De todas estas novedades, que tenían al pueblo encandilado, me enteraba yo al anochecer, cuando regresaba de mis correrías por el monte, reventado de andar, yerto de frío, con la ropa y la piel desgarradas por las zarzas y la garganta seca de gritar el nombre de María Coral y espantar conejos. Por fin, cansado de buscar una aguja en un pajar, y aprovechando que el herrero se había cansado de manosear el automóvil, decidí regresar a Barcelona, con ánimo de volver al pueblo más adelante, cuando las cosas hubieran vuelto a la normalidad y una labor coherente y organizada pudiera llevarse a cabo con garantías de éxito.

Salí del pueblo por la mañana, confiando en llegar a mi destino en menos de cuarenta y ocho horas. Tardé una semana.

El primer día recorrí varios kilómetros a buena marcha, pero al coronar una cuesta, el automóvil se paró, relinchó, dio un brinco y empezó a despedir llamaradas cárdenas. Tuve tiempo de saltar y ocultarme tras una roca antes de que la maquinaria hiciera explosión. Abandoné pues los restos carbonizados de la conduite-cabriolet y continué a pie hasta llegar a una localidad cuyo nombre nunca me preocupé en averiguar

El pueblo en cuestión parecía celebrar su Fiesta Mayor.
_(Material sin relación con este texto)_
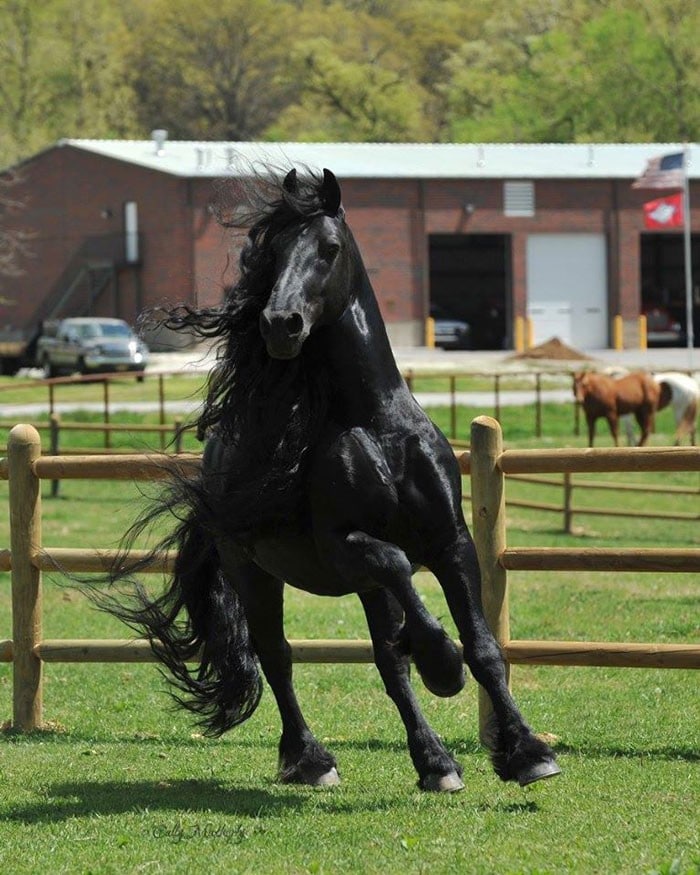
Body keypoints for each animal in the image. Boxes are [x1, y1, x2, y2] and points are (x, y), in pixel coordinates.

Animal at [108, 166, 556, 792]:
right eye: (270, 255)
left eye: (329, 248)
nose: (279, 324)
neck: (375, 424)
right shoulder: (344, 548)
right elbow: (400, 573)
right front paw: (442, 663)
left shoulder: (450, 541)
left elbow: (482, 646)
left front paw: (526, 751)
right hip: (253, 571)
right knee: (277, 656)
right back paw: (311, 759)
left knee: (387, 660)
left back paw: (435, 763)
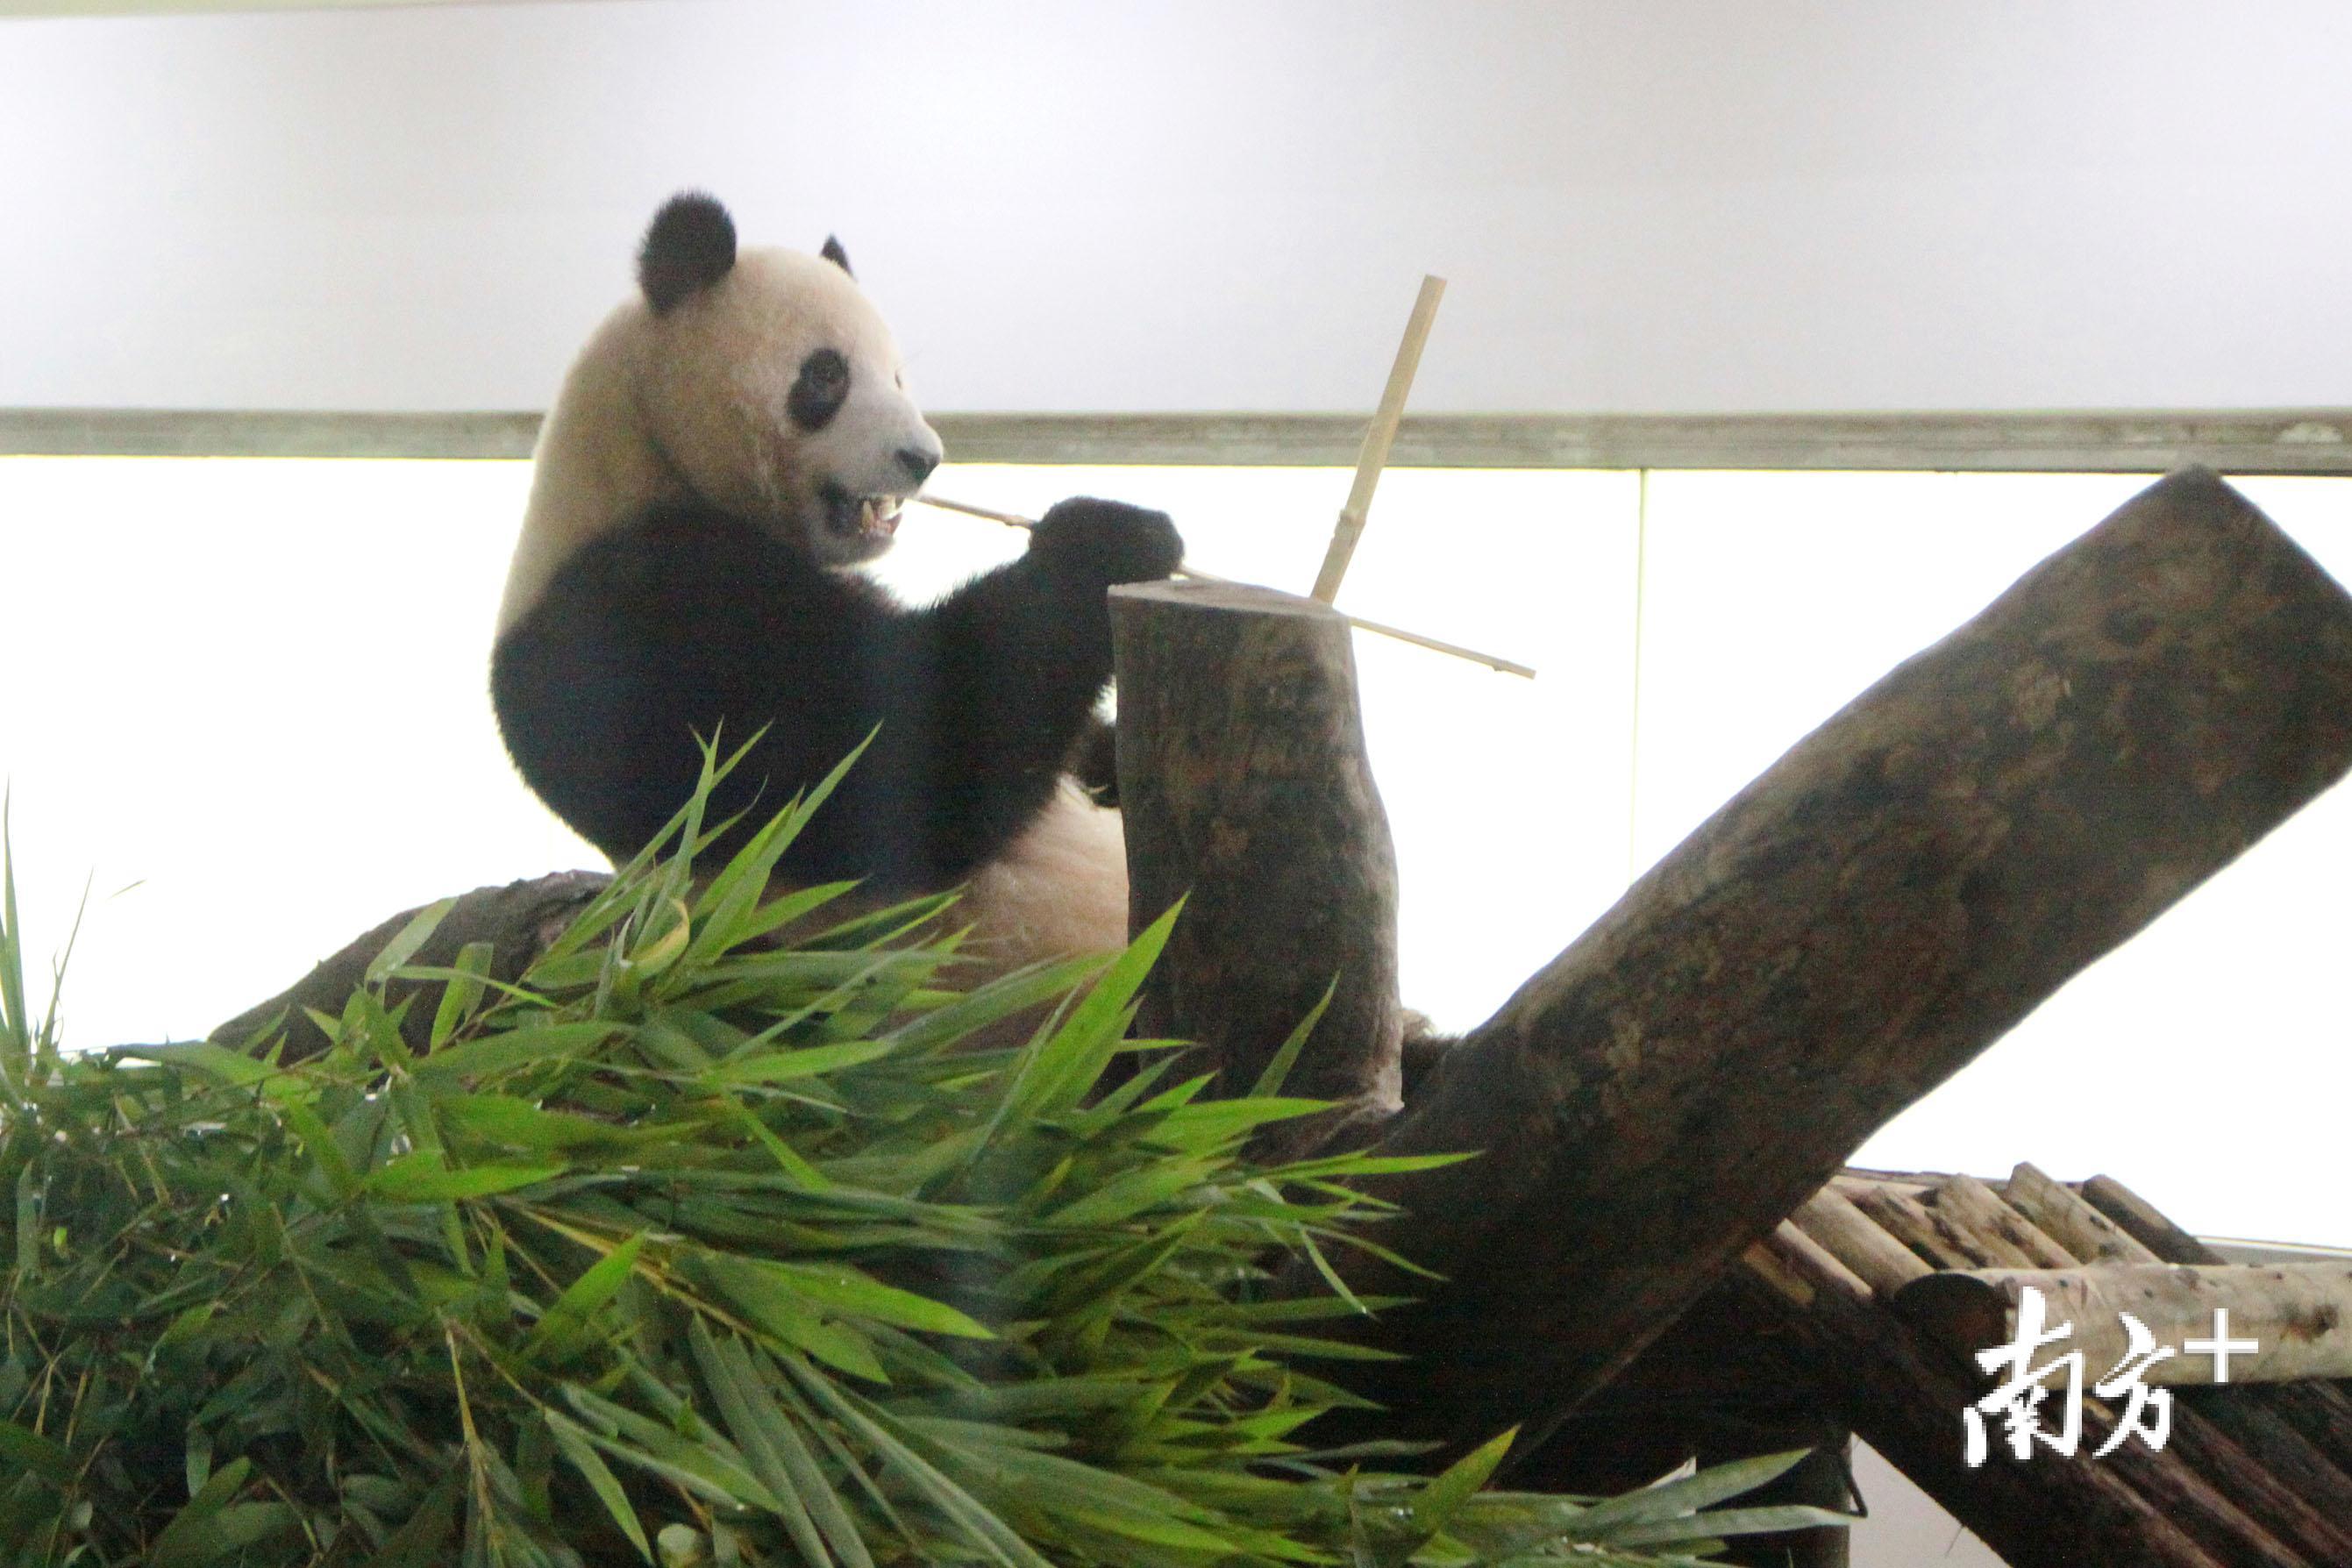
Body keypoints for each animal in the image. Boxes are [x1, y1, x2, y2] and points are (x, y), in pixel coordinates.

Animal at [488, 190, 1185, 973]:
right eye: (827, 375)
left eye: (899, 378)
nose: (923, 457)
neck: (641, 452)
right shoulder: (644, 609)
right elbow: (893, 762)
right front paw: (1114, 538)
En realidad, se trataba de la huelga. Cómo lograron aquellas comunidades ancestrales y aisladas sincronizar la puesta en marcha del conflicto es un misterio. Sin embargo, por lo que luego leí en los periódicos y por lo que yo mismo puede comprobar en mis andanzas, Cataluña entera se había lanzado a una huelga general. Eso no hacía sino entorpecer mis planes, porque los medios de transporte, ya de por sí exiguos, habían dejado de funcionar. Tampoco me fue dado usar del teléfono, del telégrafo ni de ninguna otra forma de comunicación. Cuando regresé a Barcelona, habían transcurrido dieciséis días de mi marcha y durante todo ese tiempo mi aislamiento fue absoluto.